Children mean tax breaks, but rules often tricky

Posted: Sunday, February 04, 2001

WASHINGTON -- The unbridled joy of children extends into to the federal tax code, where parents can qualify for breaks for education expenses and student loans, adoption costs and even for simply having a child at all.

The rules can be tricky, however, and complex family relationships like divorce can raise a whole set of complications.

For instance, the $500 per-child tax credit applies to every child who was age 17 or under at the end of calendar year 2000. But that amount begins to phase out for married people filing jointly with more than $110,000 in adjusted gross income and above $75,000 for single filers, according to the Internal Revenue Service

Similarly, each child claimed as a dependent translates into a $2,800 exemption.

But there are special rules for divorced parents, which generally give the exemption to the parent who has custody for most of the year -- unless that parent chooses to relinquish the exemption. Form 8332 can be used to give up the claim.

A person can't be claimed as a dependent if he or she earns more than $2,800 in income, unless that person is 19 or younger at the end of the tax year. Students must have full-time status for at least five months and be under 24 at year's end.

Even if these tests are met, high-income taxpayers can lose some of the dependent tax benefits if their incomes exceed $193,400 for a married couple filing jointly, $128,950 for singles.

A reminder: the IRS requires that Social Security numbers be listed on Form 1040 for every dependent claimed as an exemption.

Other important tax benefits for children:

n A tax credit up to $5,000 can be claimed for the costs of adopting a child, $6,000 for adopting a special needs child. Examples of these expenses, according to the IRS, are court costs, adoption fees, travel expenses and attorney fees. These credits are phased out above certain income levels and there are timing rules regarding when they can be claimed. IRS Publication 968 spells it all out.
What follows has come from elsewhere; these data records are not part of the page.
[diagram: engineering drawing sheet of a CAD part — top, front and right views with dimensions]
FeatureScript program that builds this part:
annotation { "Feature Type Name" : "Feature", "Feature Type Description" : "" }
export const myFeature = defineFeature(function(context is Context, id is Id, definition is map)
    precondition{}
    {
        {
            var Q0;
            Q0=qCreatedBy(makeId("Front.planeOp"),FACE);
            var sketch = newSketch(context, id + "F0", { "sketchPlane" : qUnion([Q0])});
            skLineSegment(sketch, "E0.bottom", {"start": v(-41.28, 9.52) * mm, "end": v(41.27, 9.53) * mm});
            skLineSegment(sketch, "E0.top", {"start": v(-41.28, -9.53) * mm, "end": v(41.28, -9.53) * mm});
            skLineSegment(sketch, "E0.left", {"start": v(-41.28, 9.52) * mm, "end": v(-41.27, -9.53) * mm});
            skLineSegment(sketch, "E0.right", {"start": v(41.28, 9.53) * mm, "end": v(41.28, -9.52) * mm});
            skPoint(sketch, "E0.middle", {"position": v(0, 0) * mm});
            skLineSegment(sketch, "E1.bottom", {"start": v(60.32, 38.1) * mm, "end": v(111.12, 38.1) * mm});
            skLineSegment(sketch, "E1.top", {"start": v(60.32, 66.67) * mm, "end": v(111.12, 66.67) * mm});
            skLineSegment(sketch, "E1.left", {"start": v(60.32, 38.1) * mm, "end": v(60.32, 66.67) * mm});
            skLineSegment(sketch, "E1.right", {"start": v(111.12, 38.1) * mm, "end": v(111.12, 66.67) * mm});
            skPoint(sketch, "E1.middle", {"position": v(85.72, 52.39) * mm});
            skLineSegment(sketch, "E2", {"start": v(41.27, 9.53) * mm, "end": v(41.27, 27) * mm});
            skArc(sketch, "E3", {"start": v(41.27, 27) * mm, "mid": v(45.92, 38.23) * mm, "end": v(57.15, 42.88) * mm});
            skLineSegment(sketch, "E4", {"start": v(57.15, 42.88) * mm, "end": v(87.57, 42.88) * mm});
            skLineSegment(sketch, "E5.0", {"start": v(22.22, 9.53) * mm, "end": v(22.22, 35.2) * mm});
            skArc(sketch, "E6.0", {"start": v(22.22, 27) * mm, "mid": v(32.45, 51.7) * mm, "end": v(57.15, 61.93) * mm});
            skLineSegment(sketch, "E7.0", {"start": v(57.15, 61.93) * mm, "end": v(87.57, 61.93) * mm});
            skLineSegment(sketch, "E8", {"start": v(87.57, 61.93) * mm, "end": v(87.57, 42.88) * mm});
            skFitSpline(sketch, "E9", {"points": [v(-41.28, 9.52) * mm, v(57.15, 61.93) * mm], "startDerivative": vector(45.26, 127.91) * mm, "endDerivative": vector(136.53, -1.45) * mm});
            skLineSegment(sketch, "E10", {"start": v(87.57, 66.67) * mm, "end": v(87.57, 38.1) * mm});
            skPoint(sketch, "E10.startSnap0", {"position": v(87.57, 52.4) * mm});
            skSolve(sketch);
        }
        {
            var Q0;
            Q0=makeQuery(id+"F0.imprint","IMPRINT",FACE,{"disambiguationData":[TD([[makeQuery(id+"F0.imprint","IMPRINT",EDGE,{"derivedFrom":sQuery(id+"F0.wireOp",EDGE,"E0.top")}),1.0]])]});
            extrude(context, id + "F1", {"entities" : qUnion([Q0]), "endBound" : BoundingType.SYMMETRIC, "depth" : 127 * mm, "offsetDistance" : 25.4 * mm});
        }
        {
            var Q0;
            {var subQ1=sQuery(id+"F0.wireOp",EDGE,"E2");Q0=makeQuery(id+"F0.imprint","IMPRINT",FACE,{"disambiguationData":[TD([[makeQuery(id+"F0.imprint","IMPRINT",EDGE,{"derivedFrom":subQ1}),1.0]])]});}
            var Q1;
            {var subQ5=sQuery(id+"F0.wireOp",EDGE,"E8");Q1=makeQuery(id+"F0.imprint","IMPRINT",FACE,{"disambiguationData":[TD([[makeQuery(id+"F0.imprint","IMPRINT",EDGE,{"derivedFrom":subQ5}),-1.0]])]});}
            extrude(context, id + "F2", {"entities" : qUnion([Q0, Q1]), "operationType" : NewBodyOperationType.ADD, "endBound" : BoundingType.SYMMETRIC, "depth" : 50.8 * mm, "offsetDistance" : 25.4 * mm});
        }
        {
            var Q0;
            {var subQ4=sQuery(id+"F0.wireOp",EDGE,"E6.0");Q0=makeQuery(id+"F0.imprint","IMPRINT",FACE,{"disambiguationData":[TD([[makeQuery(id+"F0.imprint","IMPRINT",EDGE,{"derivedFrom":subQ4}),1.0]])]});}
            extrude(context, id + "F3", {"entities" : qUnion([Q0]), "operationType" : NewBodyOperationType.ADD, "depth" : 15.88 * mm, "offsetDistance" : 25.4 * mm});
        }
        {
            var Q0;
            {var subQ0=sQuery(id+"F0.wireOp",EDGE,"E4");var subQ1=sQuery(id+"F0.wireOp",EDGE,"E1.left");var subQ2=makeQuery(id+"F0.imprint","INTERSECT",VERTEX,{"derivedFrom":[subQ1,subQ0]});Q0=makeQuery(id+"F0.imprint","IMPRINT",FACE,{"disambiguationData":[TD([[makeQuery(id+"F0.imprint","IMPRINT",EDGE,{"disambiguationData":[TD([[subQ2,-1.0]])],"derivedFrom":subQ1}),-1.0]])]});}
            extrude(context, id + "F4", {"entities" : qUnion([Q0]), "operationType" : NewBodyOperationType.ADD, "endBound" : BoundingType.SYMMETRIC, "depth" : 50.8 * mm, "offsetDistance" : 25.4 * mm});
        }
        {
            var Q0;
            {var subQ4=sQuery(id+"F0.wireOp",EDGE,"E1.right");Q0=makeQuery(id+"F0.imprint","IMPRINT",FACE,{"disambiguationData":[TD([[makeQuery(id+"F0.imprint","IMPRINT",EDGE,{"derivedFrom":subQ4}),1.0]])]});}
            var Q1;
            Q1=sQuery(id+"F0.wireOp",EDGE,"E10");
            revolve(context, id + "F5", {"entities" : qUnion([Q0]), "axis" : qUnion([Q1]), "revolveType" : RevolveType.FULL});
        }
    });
n There is a new definition for foster children to qualify for either the $500 child tax credit or the earned income tax credit. The child must now be the taxpayer's sibling, stepsibling or a descendent of one of these, or have been placed with the taxpayer by an authorized placement agency.

In the past, the child simply had to live with the taxpayer for the entire year and had to receive care as if the child were the taxpayer's own. Now, all three definitions apply.

n Up to $2,000 of student loan interest can be deducted this year, up from $1,500 in 1999. But the deduction isn't available for taxpayers with incomes above $75,000 for married couples filing jointly and above $55,000 for singles.

n For lower-income families, the number of children determines whether they can claim between $2,353 and $3,888 under the earned income tax credit. This credit is refundable, meaning taxpayers can claim it even if they paid no income tax during the year. Publication 596 details this credit, which can be complicated.

n The Hope Scholarship credit worth up to $1,500 can be claimed for college tuition and fees, but not room and board, for the first two years of school. The Lifetime Learning credit of up to $1,000 can also be used for college costs, but not for a student also claiming the Hope credit. Income limits apply to these credits; use IRS Form 8863 to claim them.

n A tax credit of up to 30 percent of expenses is available for child and dependent care expenses necessary for a parents who work or are looking for work. The child has to be under age 13 at the end of the tax year. IRS Publication 503 has the details.

For people who hire someone to care for children in the home, Publication 926 goes over an employer's tax responsibilities.